**Actions to take:**
A. In the Saturday diary, list every kind of fetish content the dominatrix says she mostly does.
B. Reproduce, word for word, the portion of the Saturday diary that opens with the words containing "Saturday: I’m dog-sitting" and closes with "of that one.".
C. Shorten the paragraph of the Saturday diary that begins "I head to Dover Street Market" while keeping its main facts.

Saturday: I’m dog-sitting for my parents at Chez Chelsea Hotel. Their dog looks like an animated version of my hair. Like all things my parents raised, he is extremely neurotic. He has a fear of grates and stairs, and pounces on passing skateboarders—thankfully I grew out of that one.

I head to Dover Street Market to see the chicest PR girl Sabina Habib. Each floor has a different flavor. Olivia Ghantous and I pop to the Vaquera passport photo station before trying the specialty Marc Jacobs mochi donut. On the seventh floor, Marc Jacobs nail techs press on bejeweled talons. There, I meet a dominatrix who runs a magazine. The dominatrix, who performs online anonymously, tells me she mostly does fetish content: “nails, heels, and toes." Before I can ask what differentiates heel content from her toe content she evaporates—but not before saying the word creamy thrice and the word savage twice. 

Next, off to Gabe Gordon’s Williamsburg studio to pick up something beautiful to wear to the show. Models run around being photographed. Everything on his wall of inspiration is hot and horsey.

**Entries shown:**
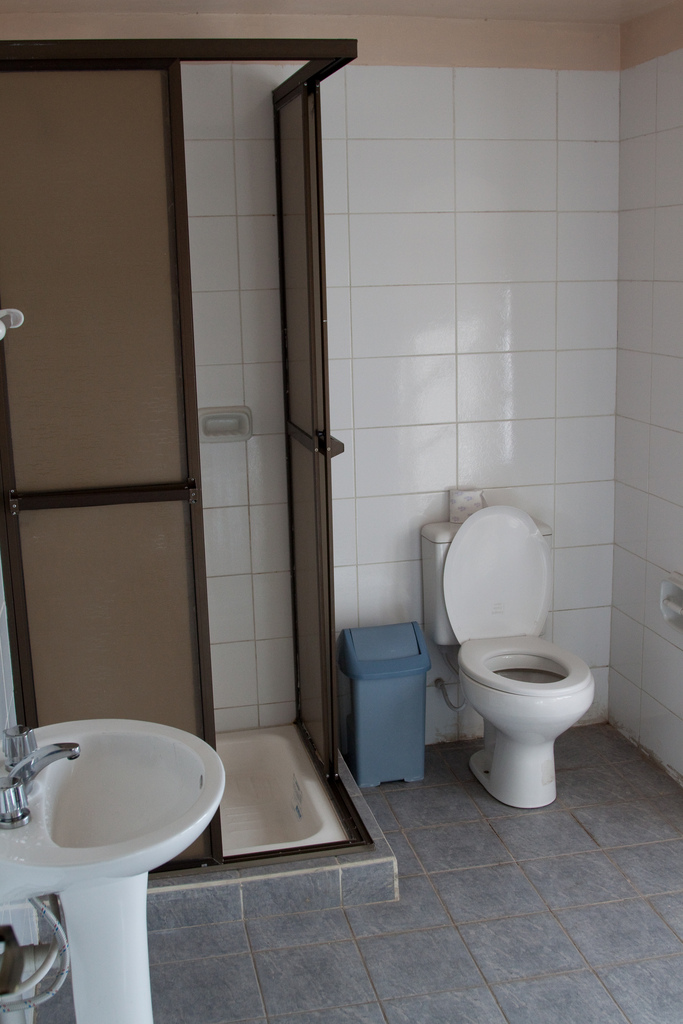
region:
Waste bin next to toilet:
[330, 610, 435, 789]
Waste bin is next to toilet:
[329, 599, 441, 789]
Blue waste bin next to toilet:
[324, 609, 437, 795]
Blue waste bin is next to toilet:
[331, 608, 449, 791]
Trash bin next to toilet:
[330, 611, 445, 791]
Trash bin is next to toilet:
[330, 608, 443, 799]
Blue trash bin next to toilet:
[332, 607, 450, 804]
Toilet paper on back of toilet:
[440, 478, 493, 532]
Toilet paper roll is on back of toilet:
[440, 479, 497, 528]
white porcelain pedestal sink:
[1, 706, 235, 1021]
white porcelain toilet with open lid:
[416, 502, 596, 813]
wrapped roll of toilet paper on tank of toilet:
[441, 486, 486, 530]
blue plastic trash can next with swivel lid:
[338, 613, 437, 796]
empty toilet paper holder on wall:
[654, 575, 681, 645]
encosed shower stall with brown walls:
[4, 37, 405, 929]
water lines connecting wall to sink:
[1, 896, 80, 1022]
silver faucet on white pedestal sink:
[2, 716, 84, 828]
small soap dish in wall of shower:
[196, 394, 255, 449]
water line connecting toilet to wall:
[428, 663, 473, 725]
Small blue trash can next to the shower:
[334, 606, 433, 784]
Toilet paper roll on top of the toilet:
[447, 483, 485, 529]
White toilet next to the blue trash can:
[415, 502, 593, 809]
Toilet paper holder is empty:
[650, 579, 681, 629]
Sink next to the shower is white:
[0, 710, 228, 1022]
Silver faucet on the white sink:
[0, 720, 87, 825]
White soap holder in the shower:
[196, 409, 253, 440]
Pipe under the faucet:
[0, 887, 67, 1021]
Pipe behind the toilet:
[428, 677, 468, 712]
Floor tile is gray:
[34, 721, 681, 1022]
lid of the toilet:
[449, 537, 534, 628]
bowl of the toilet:
[502, 666, 551, 684]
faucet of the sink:
[60, 736, 87, 768]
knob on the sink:
[0, 794, 46, 830]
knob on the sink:
[0, 725, 34, 750]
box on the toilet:
[433, 486, 492, 519]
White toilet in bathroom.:
[444, 519, 574, 799]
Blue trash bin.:
[341, 618, 429, 785]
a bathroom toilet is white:
[427, 533, 600, 808]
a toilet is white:
[381, 495, 675, 833]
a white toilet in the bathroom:
[368, 512, 630, 797]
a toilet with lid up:
[427, 495, 587, 777]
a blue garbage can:
[341, 588, 504, 789]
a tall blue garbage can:
[322, 588, 492, 780]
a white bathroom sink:
[4, 659, 297, 1020]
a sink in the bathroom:
[43, 686, 278, 1020]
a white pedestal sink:
[0, 704, 228, 1022]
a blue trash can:
[329, 617, 445, 798]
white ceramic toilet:
[419, 483, 594, 840]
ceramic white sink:
[2, 706, 260, 1016]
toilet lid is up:
[446, 505, 587, 700]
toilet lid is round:
[455, 622, 597, 703]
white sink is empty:
[0, 710, 230, 900]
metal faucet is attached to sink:
[1, 719, 81, 830]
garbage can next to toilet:
[334, 609, 438, 790]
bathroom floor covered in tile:
[36, 709, 678, 1022]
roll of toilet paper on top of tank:
[443, 481, 484, 528]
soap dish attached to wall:
[195, 400, 258, 449]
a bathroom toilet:
[411, 415, 638, 840]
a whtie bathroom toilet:
[360, 479, 679, 898]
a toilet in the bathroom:
[478, 494, 595, 753]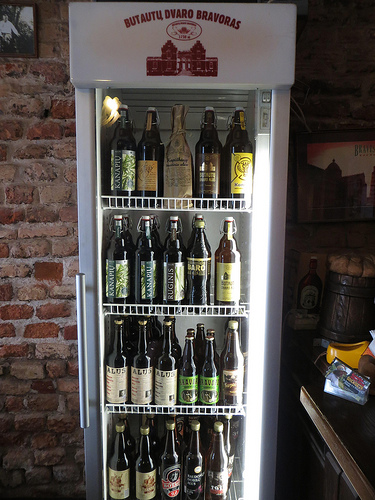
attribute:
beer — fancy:
[212, 216, 258, 308]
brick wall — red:
[3, 55, 82, 498]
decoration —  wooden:
[318, 256, 373, 351]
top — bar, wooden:
[288, 337, 371, 484]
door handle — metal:
[75, 273, 90, 428]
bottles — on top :
[100, 98, 252, 498]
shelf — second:
[103, 300, 244, 317]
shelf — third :
[106, 403, 243, 415]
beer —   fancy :
[224, 106, 265, 204]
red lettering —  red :
[123, 16, 240, 76]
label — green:
[197, 373, 220, 406]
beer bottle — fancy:
[131, 318, 155, 403]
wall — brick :
[3, 61, 77, 181]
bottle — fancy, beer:
[154, 318, 179, 406]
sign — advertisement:
[301, 136, 374, 219]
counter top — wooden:
[280, 345, 374, 497]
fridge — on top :
[68, 1, 297, 498]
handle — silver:
[72, 267, 100, 430]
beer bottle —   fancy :
[107, 104, 138, 196]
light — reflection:
[102, 94, 118, 130]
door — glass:
[80, 87, 257, 497]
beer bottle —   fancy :
[102, 207, 134, 311]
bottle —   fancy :
[194, 101, 220, 200]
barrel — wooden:
[314, 262, 374, 346]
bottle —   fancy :
[137, 106, 164, 204]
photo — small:
[0, 1, 39, 58]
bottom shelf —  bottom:
[106, 411, 250, 498]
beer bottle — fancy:
[116, 189, 239, 349]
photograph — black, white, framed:
[2, 0, 33, 63]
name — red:
[120, 8, 243, 79]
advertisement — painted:
[119, 8, 242, 82]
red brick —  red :
[31, 262, 62, 280]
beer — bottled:
[107, 419, 130, 498]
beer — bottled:
[132, 421, 155, 496]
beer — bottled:
[156, 415, 182, 496]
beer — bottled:
[182, 416, 206, 499]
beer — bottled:
[201, 417, 229, 498]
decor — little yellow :
[318, 326, 368, 371]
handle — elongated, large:
[74, 272, 89, 428]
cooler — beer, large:
[65, 1, 296, 499]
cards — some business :
[328, 358, 371, 390]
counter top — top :
[286, 342, 373, 478]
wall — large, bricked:
[3, 62, 76, 489]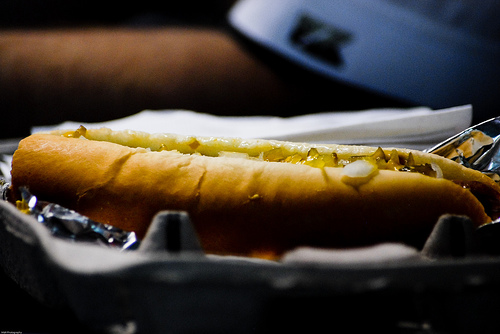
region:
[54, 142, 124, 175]
Golden surface of a bun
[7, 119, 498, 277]
A hotdog sitting on a metallic wrapper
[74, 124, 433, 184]
Grilled onions on top of a hotdog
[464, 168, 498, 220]
Tip of a hotdog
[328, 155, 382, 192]
Onion on top of a bun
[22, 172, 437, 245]
Shadow on the side of a bun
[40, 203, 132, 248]
Metallic wrapper near a hotdog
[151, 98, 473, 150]
White paper product near a hotdog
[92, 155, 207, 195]
Wrinkles in the crust of a bun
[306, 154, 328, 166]
Relish on a hotdog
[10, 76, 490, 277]
this is a hotdog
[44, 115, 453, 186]
there is relish on this hotdog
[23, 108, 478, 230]
the bun on this hotdog looks fresh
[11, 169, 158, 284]
there is some foil beneath the hotdog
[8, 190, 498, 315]
paper underneath the hotdogs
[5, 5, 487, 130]
an arm of man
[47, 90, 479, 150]
a white napkin next to the hotdog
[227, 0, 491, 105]
a white shirt on a person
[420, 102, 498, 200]
a piece of the hotdog wrapper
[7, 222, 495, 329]
a a dark part of the picture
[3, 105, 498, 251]
hotdog in bun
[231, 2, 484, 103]
sleeve with logo on it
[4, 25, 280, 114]
arm of person behind hot dog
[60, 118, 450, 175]
garnish on hotdog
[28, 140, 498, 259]
foil wrapper on hot dog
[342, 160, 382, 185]
white garnish sitting on bun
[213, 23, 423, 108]
black trim on sleeve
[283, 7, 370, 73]
black logo on sleeve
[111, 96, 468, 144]
napkins behind hot dog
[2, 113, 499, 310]
hot dog in wrapper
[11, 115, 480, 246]
Hot dog sitting on a plate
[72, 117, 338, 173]
Relish inside the bun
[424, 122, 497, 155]
Foil surrounding the food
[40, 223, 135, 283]
Silver plate under the food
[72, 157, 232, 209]
Wrinkle in the bun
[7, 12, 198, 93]
Brown chair in the background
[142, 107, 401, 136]
White napkins in a stack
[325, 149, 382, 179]
Onion on the bun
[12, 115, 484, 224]
The bun is brown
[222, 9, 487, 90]
Blue plastic in background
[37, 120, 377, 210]
this is a hot dog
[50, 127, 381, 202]
the hot dog is yummy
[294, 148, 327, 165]
the hot dog is creamy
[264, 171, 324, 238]
the ban is brown in color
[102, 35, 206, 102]
this is a hand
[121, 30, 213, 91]
the hand is brown in color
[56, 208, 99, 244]
this is a polythene paper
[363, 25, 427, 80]
this is a tin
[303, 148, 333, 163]
the cream is yellow in color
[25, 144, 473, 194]
the hot dog is long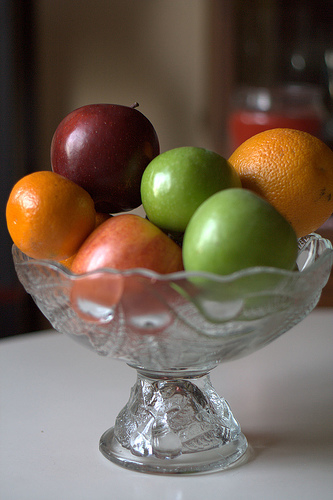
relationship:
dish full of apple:
[12, 207, 331, 476] [50, 102, 159, 214]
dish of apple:
[12, 207, 331, 476] [50, 102, 159, 214]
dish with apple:
[12, 207, 331, 476] [50, 102, 159, 214]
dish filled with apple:
[12, 207, 331, 476] [50, 102, 159, 214]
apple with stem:
[50, 102, 159, 214] [128, 99, 141, 110]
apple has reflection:
[50, 102, 159, 214] [10, 185, 44, 226]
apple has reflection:
[50, 102, 159, 214] [62, 121, 92, 170]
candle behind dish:
[225, 82, 321, 157] [12, 207, 331, 476]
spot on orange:
[312, 183, 332, 206] [228, 127, 331, 238]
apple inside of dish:
[68, 211, 198, 335] [12, 207, 331, 476]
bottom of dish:
[97, 371, 247, 475] [12, 207, 331, 476]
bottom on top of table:
[97, 371, 247, 475] [0, 309, 332, 498]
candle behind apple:
[225, 82, 321, 157] [50, 102, 159, 214]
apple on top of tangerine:
[50, 102, 159, 214] [5, 170, 95, 262]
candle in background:
[225, 82, 321, 157] [1, 0, 332, 298]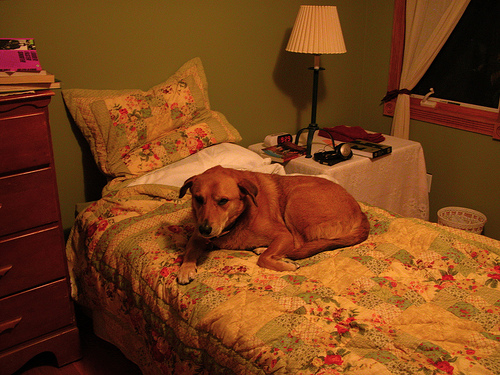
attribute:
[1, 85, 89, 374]
chest — brown 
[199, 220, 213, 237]
nose — black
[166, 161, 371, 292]
dog — Brown , laying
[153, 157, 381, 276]
dog — brown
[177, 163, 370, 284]
dog — brown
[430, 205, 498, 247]
trashcan — white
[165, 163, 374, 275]
dog — brown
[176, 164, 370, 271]
dog — laying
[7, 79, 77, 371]
dresser — wooden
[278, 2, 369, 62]
shade — white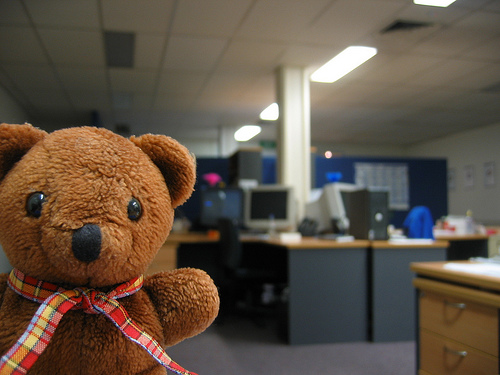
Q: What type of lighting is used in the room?
A: Fluorescent lights.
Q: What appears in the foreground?
A: A teddy bear.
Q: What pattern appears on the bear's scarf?
A: Plaid.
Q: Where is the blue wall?
A: Nearly all the way to the back wall on the right hand side.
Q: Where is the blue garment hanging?
A: Over the back of the chair in front of the blue wall.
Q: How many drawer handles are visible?
A: Two.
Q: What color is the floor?
A: Grey.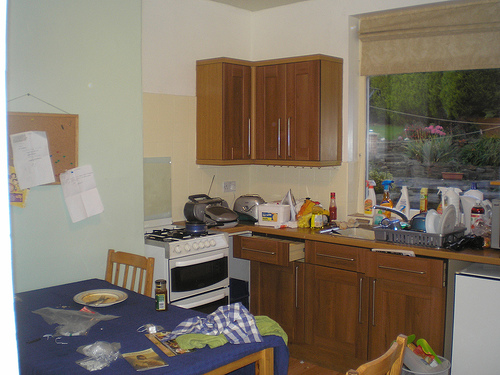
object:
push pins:
[61, 153, 66, 159]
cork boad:
[10, 109, 82, 191]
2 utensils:
[94, 294, 110, 306]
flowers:
[432, 128, 437, 135]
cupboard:
[242, 255, 305, 349]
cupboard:
[209, 216, 299, 269]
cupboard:
[300, 229, 375, 272]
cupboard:
[298, 259, 368, 373]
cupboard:
[367, 272, 448, 372]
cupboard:
[222, 57, 252, 166]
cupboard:
[255, 52, 324, 169]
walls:
[82, 52, 135, 149]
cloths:
[172, 329, 233, 352]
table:
[16, 273, 291, 375]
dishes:
[69, 278, 132, 309]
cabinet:
[189, 51, 252, 168]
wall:
[142, 47, 195, 160]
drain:
[368, 185, 469, 254]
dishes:
[435, 201, 459, 244]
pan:
[171, 219, 220, 242]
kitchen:
[22, 13, 498, 364]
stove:
[147, 219, 239, 321]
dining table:
[17, 275, 288, 374]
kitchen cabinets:
[368, 249, 445, 367]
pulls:
[355, 276, 367, 326]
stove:
[141, 214, 230, 316]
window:
[359, 3, 494, 210]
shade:
[357, 4, 497, 78]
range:
[144, 216, 231, 316]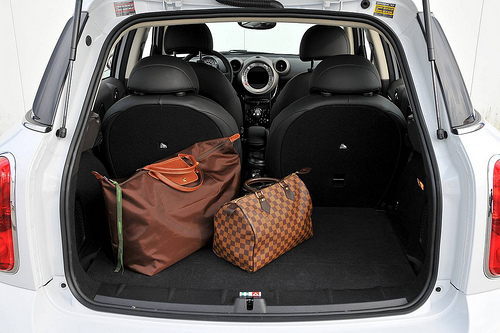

**Problem solutions:**
A. nails, heels, toes

B.
Saturday: I’m dog-sitting for my parents at Chez Chelsea Hotel. Their dog looks like an animated version of my hair. Like all things my parents raised, he is extremely neurotic. He has a fear of grates and stairs, and pounces on passing skateboarders—thankfully I grew out of that one.

C. At Dover Street Market, where each floor has a different flavor, I see PR girl Sabina Habib. With Olivia Ghantous, I visit the Vaquera passport photo station and try the Marc Jacobs mochi donut. On the seventh floor, where Marc Jacobs nail techs press on bejeweled talons, I meet a dominatrix who runs a magazine. She performs online anonymously and mostly does fetish content: "nails, heels, and toes." She vanishes before I can ask a follow-up, after saying "creamy" three times and "savage" twice.